At first sight it may appear that Brown has taken on board (albeit late in the day) the calls by some to boycott the opening ceremony. I would note that many of those who call for a boycott seem happy enough to buy Chinese products (clothes, consumer electronics etc).

The reality about Brown's announcement is not quite so straightforward. In truth he was never going to both the opening and closing ceremony, it takes 20 hours round trip to fly to Beijing; the closing ceremony for Britain is far more important, as that is when the games are handed over.

Therefore Brown had long ago made his mind up to only go to the closing ceremony.

The question that remains unanswered is this:

Why did he take so long to communicate this?

Wednesday, April 9, 2008

The True Cost of The Games

I have stated many times on this site that the true cost of London's Olympics 2012 will be around £20BN; eg in this article published September 2007.
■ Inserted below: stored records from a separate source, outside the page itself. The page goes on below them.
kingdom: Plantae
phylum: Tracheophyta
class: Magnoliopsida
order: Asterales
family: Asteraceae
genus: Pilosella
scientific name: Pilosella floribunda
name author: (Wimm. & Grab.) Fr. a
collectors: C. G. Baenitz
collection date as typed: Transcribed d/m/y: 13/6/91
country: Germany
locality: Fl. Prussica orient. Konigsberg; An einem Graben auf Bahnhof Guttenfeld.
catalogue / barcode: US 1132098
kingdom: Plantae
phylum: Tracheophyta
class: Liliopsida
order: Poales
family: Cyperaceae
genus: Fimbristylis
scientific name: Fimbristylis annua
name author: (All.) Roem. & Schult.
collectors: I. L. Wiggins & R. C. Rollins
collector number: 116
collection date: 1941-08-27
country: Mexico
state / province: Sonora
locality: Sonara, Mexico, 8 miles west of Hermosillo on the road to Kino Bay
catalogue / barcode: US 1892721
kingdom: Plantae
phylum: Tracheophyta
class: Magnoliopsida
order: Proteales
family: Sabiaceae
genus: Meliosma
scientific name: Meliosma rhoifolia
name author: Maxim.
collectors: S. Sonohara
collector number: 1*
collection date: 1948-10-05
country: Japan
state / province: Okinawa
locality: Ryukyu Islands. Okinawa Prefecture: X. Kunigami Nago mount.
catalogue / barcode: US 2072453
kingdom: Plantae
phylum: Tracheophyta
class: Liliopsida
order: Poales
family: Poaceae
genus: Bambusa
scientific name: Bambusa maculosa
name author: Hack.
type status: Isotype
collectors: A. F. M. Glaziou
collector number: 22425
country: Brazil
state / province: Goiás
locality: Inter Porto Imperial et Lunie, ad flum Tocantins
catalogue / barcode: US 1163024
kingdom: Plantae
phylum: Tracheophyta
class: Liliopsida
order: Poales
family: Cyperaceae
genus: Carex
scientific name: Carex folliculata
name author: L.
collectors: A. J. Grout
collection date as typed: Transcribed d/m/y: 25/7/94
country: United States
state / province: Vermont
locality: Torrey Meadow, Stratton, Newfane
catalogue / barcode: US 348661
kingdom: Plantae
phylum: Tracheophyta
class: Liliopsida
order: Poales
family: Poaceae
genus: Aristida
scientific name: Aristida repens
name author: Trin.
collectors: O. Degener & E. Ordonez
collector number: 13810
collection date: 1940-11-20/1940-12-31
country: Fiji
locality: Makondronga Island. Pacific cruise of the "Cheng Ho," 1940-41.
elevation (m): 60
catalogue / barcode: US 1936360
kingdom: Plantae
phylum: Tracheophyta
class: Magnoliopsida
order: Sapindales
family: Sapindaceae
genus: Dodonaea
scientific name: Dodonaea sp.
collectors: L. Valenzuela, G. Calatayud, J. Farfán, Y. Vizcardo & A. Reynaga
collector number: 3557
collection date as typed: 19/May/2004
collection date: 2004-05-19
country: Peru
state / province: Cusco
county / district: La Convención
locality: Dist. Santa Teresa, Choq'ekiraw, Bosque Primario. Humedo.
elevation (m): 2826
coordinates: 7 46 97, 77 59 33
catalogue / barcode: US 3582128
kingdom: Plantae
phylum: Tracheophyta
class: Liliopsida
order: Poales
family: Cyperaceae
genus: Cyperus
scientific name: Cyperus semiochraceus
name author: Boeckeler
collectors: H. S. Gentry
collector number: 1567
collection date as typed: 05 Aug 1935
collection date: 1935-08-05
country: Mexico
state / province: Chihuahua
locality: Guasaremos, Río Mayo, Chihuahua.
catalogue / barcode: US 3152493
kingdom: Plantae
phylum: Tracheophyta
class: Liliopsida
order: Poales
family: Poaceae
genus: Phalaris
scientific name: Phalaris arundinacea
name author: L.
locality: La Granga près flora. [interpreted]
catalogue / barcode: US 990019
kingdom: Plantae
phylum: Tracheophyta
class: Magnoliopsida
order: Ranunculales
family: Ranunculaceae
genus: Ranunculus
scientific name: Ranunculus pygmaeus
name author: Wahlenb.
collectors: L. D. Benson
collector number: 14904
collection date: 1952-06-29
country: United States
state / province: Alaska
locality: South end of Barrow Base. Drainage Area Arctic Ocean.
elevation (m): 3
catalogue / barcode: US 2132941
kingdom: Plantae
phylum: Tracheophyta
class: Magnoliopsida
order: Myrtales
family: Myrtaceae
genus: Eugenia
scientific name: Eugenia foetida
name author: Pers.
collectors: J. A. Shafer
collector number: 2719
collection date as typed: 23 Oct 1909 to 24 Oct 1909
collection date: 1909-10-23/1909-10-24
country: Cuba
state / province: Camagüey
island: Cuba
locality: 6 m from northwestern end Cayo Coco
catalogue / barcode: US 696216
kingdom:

It would seem that, according to The Times, I am right.

Budgets for the Olympics buildings bear little resemblance to reality as costs skyrocket, eg the bill for the aquatics centre is already four times higher than the original bid price.

Jack Lemley, the former chairman of the ODA, has warned that the cost of the Olympics will come to £20BN and that Ken Livingstone and Tessa Jowell had been understating the true costs.

Quote:

"We will never be able to go really public with the full budget.

That was always suppressed and the mayor didn't want any significant growth in these budgets because it would create a bigger tax
."

Needless to say, the Department for Culture, Media and Sport deny this.

Time will prove Lemley and myself right.

Tuesday, April 8, 2008

Springtime in Paris

The Olympics torch came a cropper in Paris yesterday, despite heavy police and Chinese protection for the torch, the relay was abandoned in the face of some very assertive protests.

Whether the cost in terms of lousy pr and wasted man hours in protecting the torch, on its round the world relay, is worth it is open to question.

Monday, April 7, 2008

The Olympics Torch

The Olympics torch managed to pass through London yesterday without being stolen, as some protesters tried to do.

There were scuffles and protests along the route, and 35 people were arrested; at some stages, the protection around the flame was three deep, making it almost impossible for the crowd to see it.

After a change of route, the Chinese ambassador was able to carry it unmolested through China town.

The cost of protecting the flame yesterday is estimated to be around £1M.

Money well spent?

Saturday, April 5, 2008

The Olympic Torch

The Olympic torch for the 2008 Beijing Games arrives in London today, not via Terminal 5 Heathrow.

It is expected to receive an lively welcome.

Thursday, April 3, 2008

Apathy

A poll, commissioned by the BBC, reveals that 70% of British people believe the 2012 London Olympics will bring no real benefit to their area.

This is hardly surprising, the government and quasi bureaucracies have a terrible track record when it comes to managing/implementing large scale projects; eg The Dome, Terminal 5 Heathrow, the budget for the 2012 Olympics etc.

There will be no tangible legacy from the Games that benefit the people of Britain.

Tuesday, April 1, 2008

The Olympic Torch

The Beijing Olympic torch is due to arrive in London in the coming days, as part of its world tour.

The original plan had been for it to arrive and be "welcomed" at London's "prestigious", "well functioning" new Terminal 5 at Heathrow.

However, given the ongoing fiasco at Heathrow, the torch will now arrive elsewhere in the airport.

This bodes ill for the 2012 London Games.

If we cannot even welcome a torch properly, how on earth do we welcome the thousands of Olympic tourists?